| EXTRAIT DU TEXTE |
Égypte : permis de construire pour la centrale russe de El Dabaa

L’Égypte concrétise son projet nucléaire. En effet, la première unité d’El Dabaa, la toute première centrale nucléaire du pays, vient de recevoir son permis de construction. À terme, la centrale comptera quatre réacteurs VVER de 1 200 MW. Un atout pour répondre aux besoins énergétiques croissants du pays. Plus encore, la centrale pourrait alimenter une nouvelle usine de désalinisation.
« En raison des ressources énergétiques limitées en combustibles fossiles[1] et de l’énergie hydraulique presque entièrement exploitée à son maximum, l’Égypte envisage depuis un certain temps différentes options pour satisfaire la demande croissante d’électricité, y compris l’énergie nucléaire », explique Mohamed M. Megahed, du Nuclear Power Plants Authority (NPPA). Il ajoute : « dans le même temps, l’Égypte dépend largement du Nil pour satisfaire ses besoins en eau douce. L’accord sur les eaux du Nil, conclu en 1959 entre l’Égypte et le Soudan, a fixé à 55,5 milliards de m3 le volume annuel des eaux du Nil arrivant en Égypte ».

Entrées du jeu de données:
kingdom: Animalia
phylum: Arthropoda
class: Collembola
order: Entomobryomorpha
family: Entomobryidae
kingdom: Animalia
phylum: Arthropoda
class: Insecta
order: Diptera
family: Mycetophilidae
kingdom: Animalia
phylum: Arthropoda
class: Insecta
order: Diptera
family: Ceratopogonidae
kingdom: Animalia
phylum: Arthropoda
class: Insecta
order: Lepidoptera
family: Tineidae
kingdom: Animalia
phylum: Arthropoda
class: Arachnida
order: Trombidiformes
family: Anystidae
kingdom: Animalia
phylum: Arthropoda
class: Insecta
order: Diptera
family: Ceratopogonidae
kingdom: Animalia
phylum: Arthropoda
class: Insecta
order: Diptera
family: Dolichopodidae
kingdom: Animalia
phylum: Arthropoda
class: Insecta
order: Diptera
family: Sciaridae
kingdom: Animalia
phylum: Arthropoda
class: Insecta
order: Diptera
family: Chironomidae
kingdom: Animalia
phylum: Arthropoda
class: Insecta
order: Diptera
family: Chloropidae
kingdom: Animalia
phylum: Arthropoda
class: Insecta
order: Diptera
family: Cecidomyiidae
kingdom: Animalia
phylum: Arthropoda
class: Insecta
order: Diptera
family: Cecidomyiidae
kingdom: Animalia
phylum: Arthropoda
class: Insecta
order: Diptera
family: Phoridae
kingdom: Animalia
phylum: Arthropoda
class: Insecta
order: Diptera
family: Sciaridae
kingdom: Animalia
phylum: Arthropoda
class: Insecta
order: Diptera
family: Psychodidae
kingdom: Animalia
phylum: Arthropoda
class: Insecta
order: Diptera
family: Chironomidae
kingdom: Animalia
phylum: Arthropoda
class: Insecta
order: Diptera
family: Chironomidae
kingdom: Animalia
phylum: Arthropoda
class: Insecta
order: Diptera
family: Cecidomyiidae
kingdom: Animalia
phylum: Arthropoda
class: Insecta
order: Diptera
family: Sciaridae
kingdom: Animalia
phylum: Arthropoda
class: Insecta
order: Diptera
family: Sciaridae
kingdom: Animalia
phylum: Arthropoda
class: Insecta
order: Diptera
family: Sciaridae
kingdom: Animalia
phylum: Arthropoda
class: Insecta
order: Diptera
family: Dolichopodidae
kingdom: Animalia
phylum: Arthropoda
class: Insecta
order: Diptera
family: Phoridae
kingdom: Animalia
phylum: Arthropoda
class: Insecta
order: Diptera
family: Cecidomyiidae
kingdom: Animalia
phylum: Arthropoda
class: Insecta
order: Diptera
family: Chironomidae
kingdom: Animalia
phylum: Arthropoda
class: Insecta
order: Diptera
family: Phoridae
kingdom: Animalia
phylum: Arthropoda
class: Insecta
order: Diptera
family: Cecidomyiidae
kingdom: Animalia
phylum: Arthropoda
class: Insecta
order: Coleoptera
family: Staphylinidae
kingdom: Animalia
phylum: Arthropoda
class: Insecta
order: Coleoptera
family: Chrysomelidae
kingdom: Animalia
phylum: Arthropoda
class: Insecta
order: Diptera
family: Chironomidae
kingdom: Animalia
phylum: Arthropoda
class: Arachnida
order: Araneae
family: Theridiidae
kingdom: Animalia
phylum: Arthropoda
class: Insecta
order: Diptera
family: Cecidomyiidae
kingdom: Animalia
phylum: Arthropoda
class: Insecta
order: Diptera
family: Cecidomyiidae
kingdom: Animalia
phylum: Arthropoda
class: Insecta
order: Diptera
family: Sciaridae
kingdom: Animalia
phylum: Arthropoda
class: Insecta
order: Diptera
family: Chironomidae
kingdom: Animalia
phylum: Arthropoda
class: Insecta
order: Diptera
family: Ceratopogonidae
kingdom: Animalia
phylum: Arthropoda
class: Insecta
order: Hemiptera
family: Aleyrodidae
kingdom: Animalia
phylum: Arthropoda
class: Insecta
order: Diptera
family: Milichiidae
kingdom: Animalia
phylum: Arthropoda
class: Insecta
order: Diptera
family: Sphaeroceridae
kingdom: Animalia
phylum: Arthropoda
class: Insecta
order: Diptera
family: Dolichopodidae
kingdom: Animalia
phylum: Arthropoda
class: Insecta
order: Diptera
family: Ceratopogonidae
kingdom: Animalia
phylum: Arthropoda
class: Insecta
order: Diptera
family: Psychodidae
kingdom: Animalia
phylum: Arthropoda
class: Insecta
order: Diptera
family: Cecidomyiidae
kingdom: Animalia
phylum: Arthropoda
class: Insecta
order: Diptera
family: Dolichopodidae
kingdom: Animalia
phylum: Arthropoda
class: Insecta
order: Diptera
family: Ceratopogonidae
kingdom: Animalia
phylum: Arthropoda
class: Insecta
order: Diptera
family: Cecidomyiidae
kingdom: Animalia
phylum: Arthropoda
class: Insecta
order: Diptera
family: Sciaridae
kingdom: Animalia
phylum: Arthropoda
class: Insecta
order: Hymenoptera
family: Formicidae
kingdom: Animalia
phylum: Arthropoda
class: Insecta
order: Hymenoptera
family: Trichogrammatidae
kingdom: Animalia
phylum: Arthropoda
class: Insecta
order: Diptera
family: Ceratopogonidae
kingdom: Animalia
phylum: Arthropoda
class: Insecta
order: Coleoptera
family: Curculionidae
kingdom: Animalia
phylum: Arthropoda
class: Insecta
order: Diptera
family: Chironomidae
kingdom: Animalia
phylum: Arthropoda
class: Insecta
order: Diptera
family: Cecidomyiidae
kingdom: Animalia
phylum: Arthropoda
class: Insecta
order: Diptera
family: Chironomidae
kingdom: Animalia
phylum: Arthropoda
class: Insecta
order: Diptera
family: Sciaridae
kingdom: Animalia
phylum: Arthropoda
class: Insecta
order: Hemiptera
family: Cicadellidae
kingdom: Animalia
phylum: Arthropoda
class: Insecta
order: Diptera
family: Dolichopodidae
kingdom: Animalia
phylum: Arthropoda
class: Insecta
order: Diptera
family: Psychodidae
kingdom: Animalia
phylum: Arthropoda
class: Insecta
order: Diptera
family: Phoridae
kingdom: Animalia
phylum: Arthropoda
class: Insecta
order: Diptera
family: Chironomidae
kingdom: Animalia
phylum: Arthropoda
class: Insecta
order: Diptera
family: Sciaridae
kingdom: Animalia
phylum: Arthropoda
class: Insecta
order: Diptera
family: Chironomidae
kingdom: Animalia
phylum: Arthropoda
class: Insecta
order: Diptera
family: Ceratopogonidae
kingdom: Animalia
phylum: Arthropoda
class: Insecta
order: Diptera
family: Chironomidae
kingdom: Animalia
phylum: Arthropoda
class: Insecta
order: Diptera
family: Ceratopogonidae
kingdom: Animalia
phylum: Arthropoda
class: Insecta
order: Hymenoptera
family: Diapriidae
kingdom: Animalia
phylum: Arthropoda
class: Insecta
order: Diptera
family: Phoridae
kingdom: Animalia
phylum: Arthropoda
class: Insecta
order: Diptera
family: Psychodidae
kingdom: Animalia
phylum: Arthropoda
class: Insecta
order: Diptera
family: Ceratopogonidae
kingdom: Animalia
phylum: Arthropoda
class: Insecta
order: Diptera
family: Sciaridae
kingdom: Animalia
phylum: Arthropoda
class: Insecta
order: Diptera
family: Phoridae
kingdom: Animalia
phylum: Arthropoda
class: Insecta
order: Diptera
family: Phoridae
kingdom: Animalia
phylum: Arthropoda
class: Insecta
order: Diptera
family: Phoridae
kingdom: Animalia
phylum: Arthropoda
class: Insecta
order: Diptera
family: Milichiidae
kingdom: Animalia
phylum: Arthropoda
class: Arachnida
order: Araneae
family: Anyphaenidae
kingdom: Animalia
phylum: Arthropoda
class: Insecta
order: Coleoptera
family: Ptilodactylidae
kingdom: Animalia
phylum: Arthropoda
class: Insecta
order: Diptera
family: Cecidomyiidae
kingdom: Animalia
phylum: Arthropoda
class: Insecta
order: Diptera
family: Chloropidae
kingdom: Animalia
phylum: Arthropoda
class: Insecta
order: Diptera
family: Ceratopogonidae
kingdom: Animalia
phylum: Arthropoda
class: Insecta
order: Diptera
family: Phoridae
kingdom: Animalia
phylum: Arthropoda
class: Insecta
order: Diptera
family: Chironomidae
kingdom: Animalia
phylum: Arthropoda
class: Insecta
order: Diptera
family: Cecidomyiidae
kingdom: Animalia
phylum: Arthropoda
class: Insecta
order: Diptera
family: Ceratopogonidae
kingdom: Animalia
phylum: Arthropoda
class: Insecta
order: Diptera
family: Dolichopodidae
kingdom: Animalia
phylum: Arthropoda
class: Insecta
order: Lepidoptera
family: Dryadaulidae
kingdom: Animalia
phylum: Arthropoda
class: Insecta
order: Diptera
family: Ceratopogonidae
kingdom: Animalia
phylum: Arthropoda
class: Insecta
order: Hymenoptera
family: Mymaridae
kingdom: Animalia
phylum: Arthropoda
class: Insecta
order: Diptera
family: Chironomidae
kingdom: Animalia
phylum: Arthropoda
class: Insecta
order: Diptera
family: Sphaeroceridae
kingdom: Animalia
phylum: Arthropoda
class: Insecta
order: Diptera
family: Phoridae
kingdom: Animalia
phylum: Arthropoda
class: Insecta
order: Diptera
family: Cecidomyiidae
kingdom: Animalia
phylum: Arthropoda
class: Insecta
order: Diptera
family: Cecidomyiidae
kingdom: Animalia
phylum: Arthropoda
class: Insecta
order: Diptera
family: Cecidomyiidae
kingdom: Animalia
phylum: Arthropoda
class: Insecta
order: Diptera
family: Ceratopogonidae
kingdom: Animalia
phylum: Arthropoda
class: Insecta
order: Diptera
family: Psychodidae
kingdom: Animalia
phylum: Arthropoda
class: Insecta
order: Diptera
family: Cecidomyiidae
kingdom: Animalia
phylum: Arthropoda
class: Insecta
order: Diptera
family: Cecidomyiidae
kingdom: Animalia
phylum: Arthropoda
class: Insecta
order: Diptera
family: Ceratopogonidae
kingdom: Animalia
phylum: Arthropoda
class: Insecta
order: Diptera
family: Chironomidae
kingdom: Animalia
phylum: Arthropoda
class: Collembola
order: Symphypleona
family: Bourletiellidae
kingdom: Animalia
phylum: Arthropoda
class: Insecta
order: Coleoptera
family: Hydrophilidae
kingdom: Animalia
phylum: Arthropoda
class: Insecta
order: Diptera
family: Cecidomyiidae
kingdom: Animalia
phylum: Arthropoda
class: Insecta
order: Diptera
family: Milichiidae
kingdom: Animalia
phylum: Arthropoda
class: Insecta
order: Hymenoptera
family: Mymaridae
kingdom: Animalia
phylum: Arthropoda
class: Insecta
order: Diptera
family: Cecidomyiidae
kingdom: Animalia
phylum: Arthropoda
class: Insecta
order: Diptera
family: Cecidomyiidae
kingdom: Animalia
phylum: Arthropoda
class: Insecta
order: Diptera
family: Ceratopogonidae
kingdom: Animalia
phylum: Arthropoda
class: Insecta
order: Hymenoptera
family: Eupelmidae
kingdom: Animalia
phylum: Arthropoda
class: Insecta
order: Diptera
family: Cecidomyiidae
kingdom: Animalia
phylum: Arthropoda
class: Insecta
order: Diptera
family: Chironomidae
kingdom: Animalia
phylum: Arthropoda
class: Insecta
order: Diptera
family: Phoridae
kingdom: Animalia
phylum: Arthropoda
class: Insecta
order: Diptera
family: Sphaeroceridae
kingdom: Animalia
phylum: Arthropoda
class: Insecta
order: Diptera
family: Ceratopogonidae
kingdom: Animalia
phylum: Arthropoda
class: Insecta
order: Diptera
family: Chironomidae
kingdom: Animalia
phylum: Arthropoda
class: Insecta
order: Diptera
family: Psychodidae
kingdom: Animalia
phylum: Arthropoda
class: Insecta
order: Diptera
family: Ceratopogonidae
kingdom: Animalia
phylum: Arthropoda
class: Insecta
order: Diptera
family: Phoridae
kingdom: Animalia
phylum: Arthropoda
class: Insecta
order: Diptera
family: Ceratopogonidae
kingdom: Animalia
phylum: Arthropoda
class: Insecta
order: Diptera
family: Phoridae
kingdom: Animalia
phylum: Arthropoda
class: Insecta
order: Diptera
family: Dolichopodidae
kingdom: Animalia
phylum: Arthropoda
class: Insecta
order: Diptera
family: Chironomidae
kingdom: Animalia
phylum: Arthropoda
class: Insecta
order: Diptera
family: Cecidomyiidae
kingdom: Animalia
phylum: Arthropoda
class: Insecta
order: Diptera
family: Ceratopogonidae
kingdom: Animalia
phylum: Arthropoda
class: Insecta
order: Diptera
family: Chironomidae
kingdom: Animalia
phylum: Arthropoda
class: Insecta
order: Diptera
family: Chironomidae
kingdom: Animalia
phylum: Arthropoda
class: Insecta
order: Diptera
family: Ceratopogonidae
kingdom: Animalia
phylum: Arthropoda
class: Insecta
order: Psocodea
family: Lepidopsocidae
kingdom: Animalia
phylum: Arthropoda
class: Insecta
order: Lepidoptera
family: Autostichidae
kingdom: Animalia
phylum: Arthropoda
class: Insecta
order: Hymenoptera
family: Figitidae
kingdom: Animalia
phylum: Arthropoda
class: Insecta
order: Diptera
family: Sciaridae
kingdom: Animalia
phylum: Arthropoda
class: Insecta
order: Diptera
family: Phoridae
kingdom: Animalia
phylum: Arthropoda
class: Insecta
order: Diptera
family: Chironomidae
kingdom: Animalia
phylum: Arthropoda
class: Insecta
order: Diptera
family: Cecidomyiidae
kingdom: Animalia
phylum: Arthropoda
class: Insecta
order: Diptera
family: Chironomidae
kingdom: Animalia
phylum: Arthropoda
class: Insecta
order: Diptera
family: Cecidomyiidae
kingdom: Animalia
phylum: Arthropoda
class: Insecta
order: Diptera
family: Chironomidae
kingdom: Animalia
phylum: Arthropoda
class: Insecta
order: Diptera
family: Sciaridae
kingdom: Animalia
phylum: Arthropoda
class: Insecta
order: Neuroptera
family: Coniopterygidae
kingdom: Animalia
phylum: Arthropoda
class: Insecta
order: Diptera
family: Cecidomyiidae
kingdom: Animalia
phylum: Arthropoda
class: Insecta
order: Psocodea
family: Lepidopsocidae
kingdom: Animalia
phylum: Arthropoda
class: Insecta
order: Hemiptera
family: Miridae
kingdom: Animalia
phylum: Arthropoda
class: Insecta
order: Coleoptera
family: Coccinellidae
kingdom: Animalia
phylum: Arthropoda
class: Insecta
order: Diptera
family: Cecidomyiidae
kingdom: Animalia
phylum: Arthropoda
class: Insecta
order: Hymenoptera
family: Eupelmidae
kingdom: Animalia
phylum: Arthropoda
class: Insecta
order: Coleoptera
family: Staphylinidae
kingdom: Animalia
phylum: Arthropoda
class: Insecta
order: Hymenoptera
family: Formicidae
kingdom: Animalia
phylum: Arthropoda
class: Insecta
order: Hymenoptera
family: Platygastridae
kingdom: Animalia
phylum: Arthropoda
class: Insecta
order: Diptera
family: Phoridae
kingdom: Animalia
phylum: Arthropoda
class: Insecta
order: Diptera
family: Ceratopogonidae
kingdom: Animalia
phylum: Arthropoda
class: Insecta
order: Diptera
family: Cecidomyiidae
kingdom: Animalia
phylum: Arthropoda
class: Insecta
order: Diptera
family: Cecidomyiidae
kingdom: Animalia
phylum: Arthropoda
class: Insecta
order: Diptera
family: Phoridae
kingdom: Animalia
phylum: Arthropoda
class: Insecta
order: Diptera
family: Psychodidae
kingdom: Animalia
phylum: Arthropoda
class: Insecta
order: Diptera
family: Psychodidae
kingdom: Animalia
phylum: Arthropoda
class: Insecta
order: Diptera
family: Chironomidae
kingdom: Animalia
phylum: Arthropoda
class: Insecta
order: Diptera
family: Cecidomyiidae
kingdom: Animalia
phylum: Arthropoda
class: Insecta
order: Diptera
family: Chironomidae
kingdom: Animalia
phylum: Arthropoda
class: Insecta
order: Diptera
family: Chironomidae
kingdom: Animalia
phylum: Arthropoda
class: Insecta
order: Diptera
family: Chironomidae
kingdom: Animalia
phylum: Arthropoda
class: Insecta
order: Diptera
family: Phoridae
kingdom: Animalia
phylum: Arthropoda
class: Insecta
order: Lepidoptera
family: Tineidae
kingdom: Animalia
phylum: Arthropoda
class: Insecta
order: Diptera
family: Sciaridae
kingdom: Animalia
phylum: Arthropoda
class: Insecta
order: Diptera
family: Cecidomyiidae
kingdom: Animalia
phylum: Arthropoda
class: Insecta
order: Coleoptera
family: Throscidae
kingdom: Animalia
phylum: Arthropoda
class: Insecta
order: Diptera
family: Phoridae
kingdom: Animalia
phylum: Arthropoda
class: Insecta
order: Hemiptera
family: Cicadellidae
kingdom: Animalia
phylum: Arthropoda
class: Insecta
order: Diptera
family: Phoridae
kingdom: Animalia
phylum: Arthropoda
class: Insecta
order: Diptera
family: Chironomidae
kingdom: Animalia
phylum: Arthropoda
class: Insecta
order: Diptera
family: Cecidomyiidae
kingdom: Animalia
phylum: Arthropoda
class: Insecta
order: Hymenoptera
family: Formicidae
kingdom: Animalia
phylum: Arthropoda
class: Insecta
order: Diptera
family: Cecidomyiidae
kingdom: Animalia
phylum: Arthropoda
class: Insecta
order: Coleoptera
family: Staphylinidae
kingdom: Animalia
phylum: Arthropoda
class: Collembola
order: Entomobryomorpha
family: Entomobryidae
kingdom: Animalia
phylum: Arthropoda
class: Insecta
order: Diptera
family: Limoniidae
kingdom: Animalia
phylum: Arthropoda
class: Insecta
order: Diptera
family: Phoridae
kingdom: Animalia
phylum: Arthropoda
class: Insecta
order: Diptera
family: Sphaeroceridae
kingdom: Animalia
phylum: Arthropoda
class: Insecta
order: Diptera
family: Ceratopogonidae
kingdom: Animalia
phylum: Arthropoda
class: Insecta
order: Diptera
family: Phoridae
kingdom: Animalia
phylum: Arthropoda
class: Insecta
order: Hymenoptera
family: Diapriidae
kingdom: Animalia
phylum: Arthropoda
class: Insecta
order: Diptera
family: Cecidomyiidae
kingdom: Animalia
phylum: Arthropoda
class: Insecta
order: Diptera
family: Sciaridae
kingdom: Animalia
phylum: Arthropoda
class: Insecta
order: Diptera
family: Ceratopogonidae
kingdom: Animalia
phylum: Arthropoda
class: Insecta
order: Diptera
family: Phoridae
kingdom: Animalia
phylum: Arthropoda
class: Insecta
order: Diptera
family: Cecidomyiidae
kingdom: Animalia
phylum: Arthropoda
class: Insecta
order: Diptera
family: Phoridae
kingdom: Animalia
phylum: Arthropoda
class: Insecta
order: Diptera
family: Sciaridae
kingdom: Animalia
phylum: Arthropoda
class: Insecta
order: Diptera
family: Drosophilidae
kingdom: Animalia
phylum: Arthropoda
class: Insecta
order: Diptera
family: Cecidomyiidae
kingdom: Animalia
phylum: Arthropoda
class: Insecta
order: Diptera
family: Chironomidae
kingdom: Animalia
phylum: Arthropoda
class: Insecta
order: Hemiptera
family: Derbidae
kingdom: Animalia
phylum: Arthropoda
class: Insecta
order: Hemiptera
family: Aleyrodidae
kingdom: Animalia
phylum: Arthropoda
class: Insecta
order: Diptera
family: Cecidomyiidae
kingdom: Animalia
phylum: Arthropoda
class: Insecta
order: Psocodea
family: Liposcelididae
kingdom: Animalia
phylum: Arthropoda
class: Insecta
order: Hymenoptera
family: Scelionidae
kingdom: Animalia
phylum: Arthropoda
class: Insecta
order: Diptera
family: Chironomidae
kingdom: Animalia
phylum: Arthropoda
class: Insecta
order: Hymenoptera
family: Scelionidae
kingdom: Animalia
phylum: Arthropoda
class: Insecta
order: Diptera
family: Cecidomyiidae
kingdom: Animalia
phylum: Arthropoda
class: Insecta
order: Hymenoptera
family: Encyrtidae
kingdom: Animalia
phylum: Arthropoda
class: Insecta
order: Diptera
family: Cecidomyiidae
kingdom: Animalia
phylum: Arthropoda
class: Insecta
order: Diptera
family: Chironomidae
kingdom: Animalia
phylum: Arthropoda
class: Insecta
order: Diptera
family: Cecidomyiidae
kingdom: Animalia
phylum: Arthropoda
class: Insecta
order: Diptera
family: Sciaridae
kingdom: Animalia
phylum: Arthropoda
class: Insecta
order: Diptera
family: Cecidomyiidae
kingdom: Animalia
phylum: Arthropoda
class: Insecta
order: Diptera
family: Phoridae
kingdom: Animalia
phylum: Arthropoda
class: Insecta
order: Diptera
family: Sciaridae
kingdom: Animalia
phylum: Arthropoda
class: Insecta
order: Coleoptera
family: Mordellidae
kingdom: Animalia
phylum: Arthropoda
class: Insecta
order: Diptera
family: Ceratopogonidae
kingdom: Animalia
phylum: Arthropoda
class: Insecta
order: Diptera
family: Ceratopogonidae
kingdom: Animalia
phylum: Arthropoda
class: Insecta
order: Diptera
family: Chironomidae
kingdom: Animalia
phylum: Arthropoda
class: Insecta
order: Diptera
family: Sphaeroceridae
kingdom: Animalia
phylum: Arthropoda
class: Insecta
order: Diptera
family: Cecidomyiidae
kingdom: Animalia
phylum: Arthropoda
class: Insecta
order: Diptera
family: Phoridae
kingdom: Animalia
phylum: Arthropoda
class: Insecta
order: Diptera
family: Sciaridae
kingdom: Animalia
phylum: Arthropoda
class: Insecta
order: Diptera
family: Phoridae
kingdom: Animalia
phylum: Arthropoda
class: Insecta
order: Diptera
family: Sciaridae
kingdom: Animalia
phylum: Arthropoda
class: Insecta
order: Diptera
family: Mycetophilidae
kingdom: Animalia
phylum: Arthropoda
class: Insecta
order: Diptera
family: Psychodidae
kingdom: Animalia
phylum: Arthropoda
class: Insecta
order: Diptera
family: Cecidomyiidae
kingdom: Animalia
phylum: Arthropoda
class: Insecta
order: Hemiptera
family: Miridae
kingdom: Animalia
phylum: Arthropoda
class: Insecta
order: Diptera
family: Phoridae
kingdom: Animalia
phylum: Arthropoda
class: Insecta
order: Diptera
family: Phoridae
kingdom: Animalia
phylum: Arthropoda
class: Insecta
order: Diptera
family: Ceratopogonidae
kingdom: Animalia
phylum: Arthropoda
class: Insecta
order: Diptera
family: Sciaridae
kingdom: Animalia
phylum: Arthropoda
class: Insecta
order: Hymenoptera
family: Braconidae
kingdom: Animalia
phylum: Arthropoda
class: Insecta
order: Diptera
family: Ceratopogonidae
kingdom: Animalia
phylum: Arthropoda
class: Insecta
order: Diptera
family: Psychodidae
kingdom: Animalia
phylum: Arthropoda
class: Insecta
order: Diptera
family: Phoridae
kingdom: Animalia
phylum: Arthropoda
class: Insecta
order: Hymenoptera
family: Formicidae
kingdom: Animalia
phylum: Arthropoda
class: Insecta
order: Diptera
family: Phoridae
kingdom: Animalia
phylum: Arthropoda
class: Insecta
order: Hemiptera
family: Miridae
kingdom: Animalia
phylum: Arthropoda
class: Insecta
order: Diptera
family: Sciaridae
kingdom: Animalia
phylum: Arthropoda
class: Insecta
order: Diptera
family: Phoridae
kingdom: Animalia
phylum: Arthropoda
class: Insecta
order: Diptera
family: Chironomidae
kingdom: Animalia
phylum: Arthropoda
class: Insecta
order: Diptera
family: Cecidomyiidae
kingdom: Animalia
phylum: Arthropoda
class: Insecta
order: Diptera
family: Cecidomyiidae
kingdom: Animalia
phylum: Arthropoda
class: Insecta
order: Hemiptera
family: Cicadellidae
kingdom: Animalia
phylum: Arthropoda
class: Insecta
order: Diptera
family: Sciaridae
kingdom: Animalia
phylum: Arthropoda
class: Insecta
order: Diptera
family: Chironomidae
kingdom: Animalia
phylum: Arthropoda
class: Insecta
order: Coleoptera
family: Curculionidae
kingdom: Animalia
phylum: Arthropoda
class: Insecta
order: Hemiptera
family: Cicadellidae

| OBJECTIF |
Extrayez mot pour mot, dans l'article sur la centrale d'El Dabaa, la partie qui s'ouvre sur les mots contenant « Égypte : permis » et se termine par « usine de désalinisation. ».

| RÉSULTAT |
Égypte : permis de construire pour la centrale russe de El Dabaa

L’Égypte concrétise son projet nucléaire. En effet, la première unité d’El Dabaa, la toute première centrale nucléaire du pays, vient de recevoir son permis de construction. À terme, la centrale comptera quatre réacteurs VVER de 1 200 MW. Un atout pour répondre aux besoins énergétiques croissants du pays. Plus encore, la centrale pourrait alimenter une nouvelle usine de désalinisation.